[URAIAN TUGAS]:
Perbarui bagian kisah pengalaman Rizqi Yusron, mulai dari "Banyak di antara" dan terus hingga "sebagai pelajaran hidup.". Tulis ulang bagian itu dengan mengganti "sahabat terdekat" menjadi "teman terbaik".

[CUPLIKAN HALAMAN]:
Pengalaman Pribadi Rizqi Yusron – Sebelum MEC: Hidup dalam Bayangan Dosa dan Penyesalan Halo, teman-teman! Pernahkah kalian bertemu seseorang yang begitu baik, penuh empati, dan selalu membawa energi positif? Mungkin kalian langsung menganggap bahwa orang itu memang lahir dengan sifat mulia sejak kecil.
Tapi tahukah kalian? Tidak semua orang baik itu selalu baik sejak awal.
Banyak di antara mereka justru pernah hidup dalam kegelapan, dan justru dari sanalah cahaya itu lahir.
Nah, inilah kisah saya, Rizqi Yusron, seorang pemuda biasa yang dulu jauh dari kata “baik”, tapi kini sedang berjuang menjadi versi terbaik dari dirinya, dan semua itu berawal dari satu hal, yaitu perubahan.
Sebelum saya masuk ke Mandiri Entrepreneur Center (MEC), hidup saya benar-benar kacau.
Bukan hanya sekadar “nakal biasa”, tapi sampai pada titik di mana saya merasa tak layak lagi dipandang oleh masyarakat.
Saya bahkan pernah kehilangan sahabat terdekat karena kelalaian saya sendiri, sebuah luka yang sampai hari ini masih saya bawa sebagai pelajaran hidup.
Jadi, apa hubungannya dengan MEC? Sederhana, MEC adalah titik balik hidup saya, bukan berarti saya sekarang sempurna atau merasa paling suci, sama sekali tidak, tapi saya bangga, bangga karena saya berhasil berubah, jauh lebih baik dari diri saya tujuh tahun lalu saat masih tinggal di pondok pesantren.
Apa Itu MEC?

Apa Itu MEC? Tempat di Mana Perubahan Dimulai Sebelum lanjut ke kisah lengkap saya, izinkan saya menjelaskan sedikit tentang MEC, karena mungkin ini juga bisa jadi inspirasi buat kalian yang sedang mencari jalan pulang ke diri sendiri.
MEC (Mandiri Entrepreneur Center) adalah lembaga pendidikan non-formal yang fokus pada pembentukan karakter, kemandirian, dan jiwa wirausaha.
Sistem pembelajarannya unik: 30% teori, 70% praktik, Artinya, kamu nggak cuma diajari lewat buku, tapi langsung dipraktikkan dalam kehidupan nyata. Yang paling menarik? Di MEC, disiplin itu nomor satu.
Mulai dari bangun pagi, shalat berjamaah, hafalan Al-Qur’an, hingga pelatihan jualan door-to-door, semuanya terstruktur rapi dalam time table harian. Dan yang paling mengharukan, semua ini gratis.

[ISI DATA]:
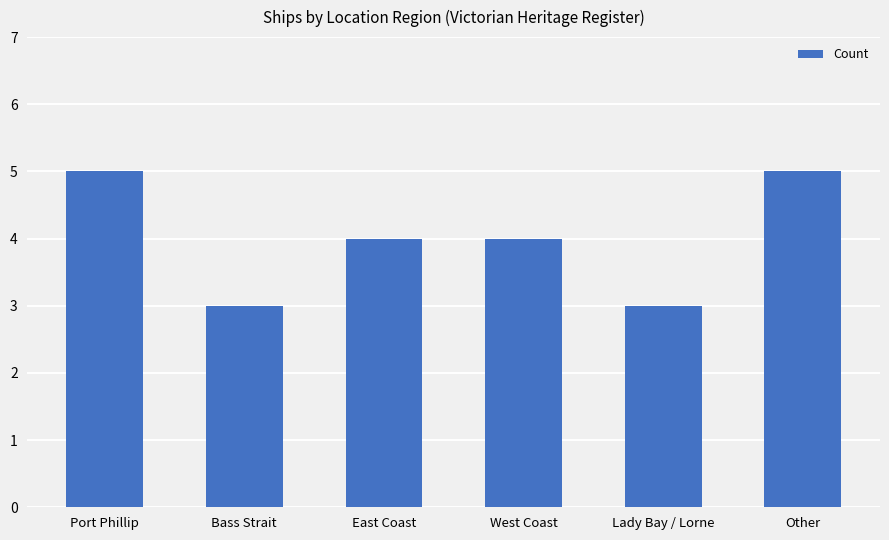

Between Other and East Coast, which is larger?

Other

[HASIL LATIHAN]:
Banyak di antara mereka justru pernah hidup dalam kegelapan, dan justru dari sanalah cahaya itu lahir.
Nah, inilah kisah saya, Rizqi Yusron, seorang pemuda biasa yang dulu jauh dari kata “baik”, tapi kini sedang berjuang menjadi versi terbaik dari dirinya, dan semua itu berawal dari satu hal, yaitu perubahan.
Sebelum saya masuk ke Mandiri Entrepreneur Center (MEC), hidup saya benar-benar kacau.
Bukan hanya sekadar “nakal biasa”, tapi sampai pada titik di mana saya merasa tak layak lagi dipandang oleh masyarakat.
Saya bahkan pernah kehilangan teman terbaik karena kelalaian saya sendiri, sebuah luka yang sampai hari ini masih saya bawa sebagai pelajaran hidup.